• [Texto da página]:
▼▼▼

No teatro convencional, a atriz engatou três parcerias bem-sucedidas com o autor e ator Miguel Falabella. Ele no texto, ela no palco. A dupla brilhou em Todo mundo sabe que todo mundo sabe, A partilha e, agora, estão em cartaz com A vida passa, continuação de A partilha. Arlete aproveita o sucesso e faz planos para uma turnê nacional – que só poderá acontecer nos fins de semana, enquanto estiver gravando Porto dos Milagres. A previsão é a de que o novo espetáculo chegue a São Paulo no mês de maio. Um próximo projeto cênico já está engatilhado. Ela e Marília Pêra vão trabalhar juntas no palco pela primeira vez, apesar da amizade antiga. Já debruçadas sobre vários textos, a dupla pretende selecionar um que una boa história com papéis igualmente bons para as duas estrelas. “Marília é referência profissional, querida amiga, profunda admiração”, derrete-se a colega.

Não é só no palco ou na telinha que Arlete desfruta seus melhores momentos. Há dez anos cortou o cigarro e reserva ao vinho só os momentos especiais. Quanto ao amor, é enigmática. “Não estou casada. Não estou solteira. Estou feliz”, diz, com a peculiar discrição. Este traço de personalidade a fez guardar durante anos o que classifica como a pior fase de sua vida. Arlete teve a doença do pânico, que a acometeu de forma grave, quando tinha cerca de 40 anos. “Eu entristeci, tive depressão aguda e pânico. Foi o pior momento da minha existência e deve ser o de qualquer pessoa que tenha passado por isso”, confessa. Na época, recorreu à psicanálise e ao tratamento médico. “Precisei seriamente de ajuda”, lembra. Hoje, em alguns momentos segreda que flashes da doença reaparecem. Mas agora sabe como lidar com ela. Sem jamais confessar a idade, sempre magra, bronzeada, com os cabelos eterna e falsamente louros, já que é originariamente morena, ela procura manter a forma se alimentando à base de grelhados, saladas e fazendo caminhadas diárias em torno da Lagoa.

▲▲▲

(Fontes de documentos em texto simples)
▼▼▼

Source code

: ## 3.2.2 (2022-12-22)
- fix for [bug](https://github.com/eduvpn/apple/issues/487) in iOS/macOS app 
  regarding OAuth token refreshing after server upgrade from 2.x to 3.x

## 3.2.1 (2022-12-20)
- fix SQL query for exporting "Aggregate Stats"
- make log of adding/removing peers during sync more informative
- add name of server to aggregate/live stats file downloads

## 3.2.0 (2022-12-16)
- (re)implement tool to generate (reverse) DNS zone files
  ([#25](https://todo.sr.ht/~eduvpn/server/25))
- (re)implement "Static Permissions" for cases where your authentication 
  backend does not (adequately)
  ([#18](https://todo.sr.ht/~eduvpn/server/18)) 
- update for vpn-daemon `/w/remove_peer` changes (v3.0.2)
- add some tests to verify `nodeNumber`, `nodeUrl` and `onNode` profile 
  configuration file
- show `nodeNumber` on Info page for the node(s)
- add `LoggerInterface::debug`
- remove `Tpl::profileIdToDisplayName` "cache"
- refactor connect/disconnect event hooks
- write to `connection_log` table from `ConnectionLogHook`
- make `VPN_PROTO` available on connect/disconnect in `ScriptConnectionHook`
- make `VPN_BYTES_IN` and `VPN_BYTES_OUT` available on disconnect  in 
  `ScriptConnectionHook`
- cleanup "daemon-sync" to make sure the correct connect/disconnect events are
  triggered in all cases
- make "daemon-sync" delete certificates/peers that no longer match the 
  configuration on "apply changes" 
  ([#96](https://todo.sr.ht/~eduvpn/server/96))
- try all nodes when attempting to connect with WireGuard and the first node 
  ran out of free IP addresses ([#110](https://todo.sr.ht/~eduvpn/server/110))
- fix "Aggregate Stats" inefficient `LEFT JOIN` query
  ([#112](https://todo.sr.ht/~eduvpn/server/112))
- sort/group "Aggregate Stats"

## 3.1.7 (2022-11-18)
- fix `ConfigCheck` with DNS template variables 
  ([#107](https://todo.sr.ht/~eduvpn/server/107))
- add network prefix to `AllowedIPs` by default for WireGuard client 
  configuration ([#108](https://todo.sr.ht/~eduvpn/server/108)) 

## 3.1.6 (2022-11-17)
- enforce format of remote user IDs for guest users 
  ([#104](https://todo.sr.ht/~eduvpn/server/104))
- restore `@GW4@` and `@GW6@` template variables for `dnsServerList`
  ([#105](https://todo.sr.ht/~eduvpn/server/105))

▲▲▲

• [Tarefa 1]:
De acordo com o texto sobre Arlete, qual peça em cartaz é a continuação de A partilha?
• [Tarefa 2]:
Retome o texto sobre Arlete a partir do ponto em que ele termina.

• [Resposta 1]:
A vida passa.

• [Resposta 2]:
Divulgação

Equilíbrio – Todos os cuidados dessa pernambucana, que escolheu morar no Rio desde 1964, a transformaram no avesso de uma pessoa traumatizada. O equilíbrio, revela a atriz, vem da personalidade nordestina, nada afeita às adversidades, e dos ensinamentos do líder tibetano Dalai Lama. Quanto mais lê seus livros, mais se convence de que a graça da existência está em viver em paz. “Tenho enorme simpatia pelo budismo, me parece perfeito como filosofia”, conta. “Também evito julgamentos. Aprendi que julgamentos são injustos e distantes da realidade. E na vida não sei o que me mete mais medo, se envelhecer ou morrer. Eu tenho medo dos dois.” Para ela, a passagem do tempo só implica perdas físicas, como redução da visão, da audição, da vitalidade. Mesmo assim, celebra a vida sem tormentos. Mora com a mãe, Severina, 81 anos, e considera as cachorras Kika, 12 anos, e Xará, 14, objetos de profundo afeto.

Seus outros laços de família apontam para Alexandre Barbalho, um dos dois filhos que teve com o ator Lúcio Mauro. Barbalho também optou pela carreira de ator e está estreando em novela com Estrela guia, próxima produção global das seis. O irmão Gilberto Salles estuda cinema. Todo mundo sabe, porém, que a atriz está atavicamente ligada a “familiares” distintos que preenchem sua galeria de personagens inesquecíveis, como a Quica Jordão de Lua cheia de amor, a Carmosina, de Tieta, ou a cubana Anabel, de Salsa e merengue. A elas, e a várias outras, Arlete Salles afirma ter dívidas de gratidão. “É provável que elas tenham me permitido desaguar minhas idiossincrasias. Tudo o que eu não me permito como pessoa, eu me permito através das personagens. Digo barbaridades, ajo de forma tresloucada, exagero.” Se assim for, um brinde a Augusta Eugênia!